**** Material provided
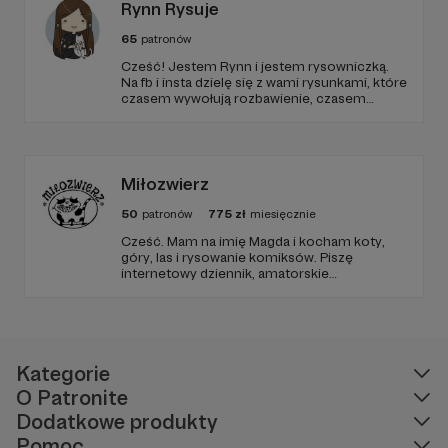
Rynn Rysuje
65
patronów
Cześć! Jestem Rynn i jestem rysowniczką.
Na fb i insta dzielę się z wami rysunkami, które
czasem wywołują rozbawienie, czasem
refleksję, a najczęściej reakcję “też tak mam!”.
Od niedawna nagrywam też audiobooki!
Miłozwierz
50
patronów
775
zł
miesięcznie
Cześć. Mam na imię Magda i kocham koty,
góry, las i rysowanie komiksów. Piszę
internetowy dziennik, amatorskie
opowiadania i rysuję. Rysuję, rysuję, rysuję,
rysuję. W międzyczasie miącham koty. Mam
odjechane marzenia, które próbuję spełniać i
cieszę się, że jestem.
Kategorie
O Patronite
Dodatkowe produkty
Pomoc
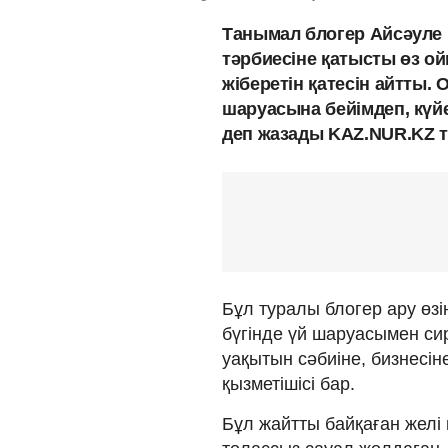
Танымал блогер Айсәуле
тәрбиесіне қатысты өз ойы
жіберетін қатесін айтты. 
шаруасына бейімдеп, күйе
деп жазады KAZ.NUR.KZ ті
Бұл туралы блогер ару өзі
бүгінде үй шаруасымен с
уақытын сәбиіне, бизнесіне
қызметішісі бар.
Бұл жайтты байқаған жел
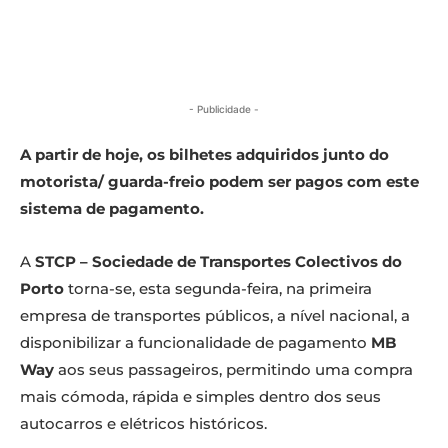
- Publicidade -
A partir de hoje, os bilhetes adquiridos junto do
motorista/ guarda-freio podem ser pagos com este
sistema de pagamento.
A
STCP – Sociedade de Transportes Colectivos do
Porto
torna-se, esta segunda-feira, na primeira
empresa de transportes públicos, a nível nacional, a
disponibilizar a funcionalidade de pagamento
MB
Way
aos seus passageiros, permitindo uma compra
mais cómoda, rápida e simples dentro dos seus
autocarros e elétricos históricos.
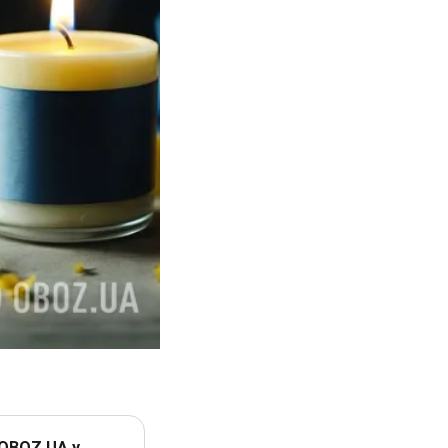
 OBOZ.UA у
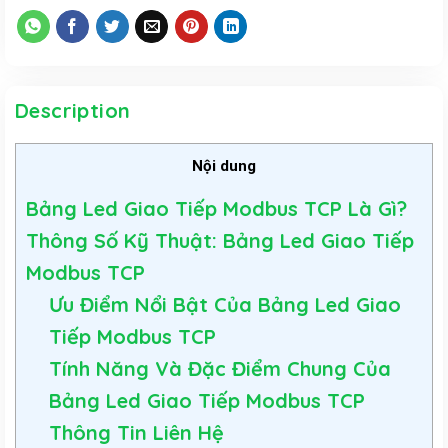
Description
Nội dung
Bảng Led Giao Tiếp Modbus TCP Là Gì?
Thông Số Kỹ Thuật: Bảng Led Giao Tiếp
Modbus TCP
Ưu Điểm Nổi Bật Của Bảng Led Giao
Tiếp Modbus TCP
Tính Năng Và Đặc Điểm Chung Của
Bảng Led Giao Tiếp Modbus TCP
Thông Tin Liên Hệ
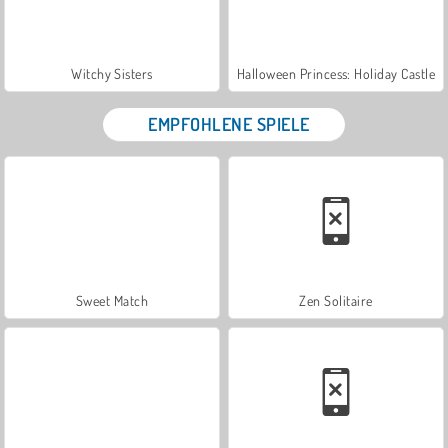
Witchy Sisters
Halloween Princess: Holiday Castle
EMPFOHLENE SPIELE
Sweet Match
Zen Solitaire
********
Take the line containing "motorista/ guarda-freio podem" as the first line and the last line of the data above as the final one, and output exactly the lines between them, inclusive, with no pictures.

motorista/ guarda-freio podem ser pagos com este
sistema de pagamento.
A
STCP – Sociedade de Transportes Colectivos do
Porto
torna-se, esta segunda-feira, na primeira
empresa de transportes públicos, a nível nacional, a
disponibilizar a funcionalidade de pagamento
MB
Way
aos seus passageiros, permitindo uma compra
mais cómoda, rápida e simples dentro dos seus
autocarros e elétricos históricos.
 OBOZ.UA у
Description
Nội dung
Bảng Led Giao Tiếp Modbus TCP Là Gì?
Thông Số Kỹ Thuật: Bảng Led Giao Tiếp
Modbus TCP
Ưu Điểm Nổi Bật Của Bảng Led Giao
Tiếp Modbus TCP
Tính Năng Và Đặc Điểm Chung Của
Bảng Led Giao Tiếp Modbus TCP
Thông Tin Liên Hệ
Witchy Sisters
Halloween Princess: Holiday Castle
EMPFOHLENE SPIELE
Sweet Match
Zen Solitaire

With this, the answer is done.